Scottish Parliament, Holyrood, Edinburgh, Scotland

The two extremes of Scottish devolution

We are just a day away now from one of the most consequential elections for Scotland in my lifetime. There is still, however, all to play for in terms of the potential outcome – and the consequences for devolved government in Scotland could be enormous. Caught between hard-line Tories and hard-border nationalists, the liberals, moderates and progressives in Scottish politics are looking for a better way forward.

The Conservatives have styled themselves as champions of the “Union”. The reality is that the Tories – particularly since the rise of Boris Johnson – are the best recruiting sergeants the nationalists could ask for. Our Conservative prime minister has become the single-biggest threat to the future of the United Kingdom.

Back in 2016 many people who supported keeping the United Kingdom together were prepared to give their vote to the socially moderate version of the Tories led by Ruth Davidson. Five years later you would hardly recognise the Conservatives as the same party.

For a case in point, recall the prime minister’s declaration last year that Scottish devolution was a “disaster”. As gaffes go it was one of the more ill-advised – particularly for a PM who was already unpopular in Scotland. In the months that have followed there has been no meaningful attempt at resetting the discourse on devolution, but rather an arrogant and blustering attempt to batter down checks and balances on centralised power.

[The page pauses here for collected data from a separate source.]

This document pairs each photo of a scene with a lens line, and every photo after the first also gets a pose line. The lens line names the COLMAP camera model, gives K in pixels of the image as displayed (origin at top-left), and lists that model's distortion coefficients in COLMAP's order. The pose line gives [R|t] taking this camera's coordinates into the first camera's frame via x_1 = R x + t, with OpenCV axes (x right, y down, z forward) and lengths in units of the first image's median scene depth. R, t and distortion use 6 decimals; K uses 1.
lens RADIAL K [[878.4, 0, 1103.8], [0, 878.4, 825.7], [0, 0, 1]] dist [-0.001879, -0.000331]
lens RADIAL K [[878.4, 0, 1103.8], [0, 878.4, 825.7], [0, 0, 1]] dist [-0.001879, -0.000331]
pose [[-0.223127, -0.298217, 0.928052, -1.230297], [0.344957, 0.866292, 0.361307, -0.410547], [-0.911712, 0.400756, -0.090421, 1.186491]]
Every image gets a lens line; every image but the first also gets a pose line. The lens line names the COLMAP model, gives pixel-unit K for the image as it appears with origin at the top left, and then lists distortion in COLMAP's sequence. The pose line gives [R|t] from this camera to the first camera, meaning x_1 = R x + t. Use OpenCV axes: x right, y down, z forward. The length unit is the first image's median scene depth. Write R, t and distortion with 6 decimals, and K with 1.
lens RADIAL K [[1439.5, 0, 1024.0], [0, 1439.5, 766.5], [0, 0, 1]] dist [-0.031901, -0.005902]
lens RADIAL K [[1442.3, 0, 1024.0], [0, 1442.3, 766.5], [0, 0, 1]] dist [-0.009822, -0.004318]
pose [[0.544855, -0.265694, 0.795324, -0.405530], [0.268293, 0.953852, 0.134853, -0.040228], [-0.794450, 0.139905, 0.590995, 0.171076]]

Boris Johnson claims to be “minister for the Union”. You might as well have a fox declare himself “minister for the Henhouse”.

The Conservatives just don’t “get” devolution – they never have. When the Scottish parliament was established they opposed it, and they have never seemed at ease within the confines of devolved government, at a national or local level. For them authority comes from the top and if there happens to be a clash between that and what individuals at the local level want – too bad.

Unfortunately for Scotland, however, the SNP just don’t “get” devolution either.

For them, devolution starts at Holyrood and ends in the first minister’s residence in Bute House. Ever since they came to power in 2007 the SNP have taken swipes at local authorities and local control, centralising and stripping away money and power from communities. As these powers are hoarded in Holyrood, local people – particularly those in areas outside the central belt of Scotland – lose out.

Police, fire services, economic development, the list goes on. Air traffic control and local health boards are next on the chopping block if we do not change course.

The handling of the covid pandemic has shown that local control produces better governance and certainly more accountable government. Despite the spin, the centralised approach of the SNP and the Conservatives has let us down too many times. As we look to move forward and put recovery front and centre we need to look at what works.

It is time to back a more liberal approach – one that can put local powers and community control at its heart. After all, devolution was never supposed to be a one-time affair. It was never supposed to come at the expense of local communities. The lessons of devolved government can and should be applied just as well to our councils and regions.

Between two parties unwilling to allow anyone else a share of control, it’s time to take a third way – and make liberal, decentralised government the route forward. Instead of undermining devolution and local government we should be seeking to expand it. That is how we will revitalise education, our economy and our communities. If the SNP and the Conservatives are unwilling to do so then we need to empower those who will. Scottish Liberal Democrats are ready to lead that fight for our local communities – and put a bottom-up recovery first.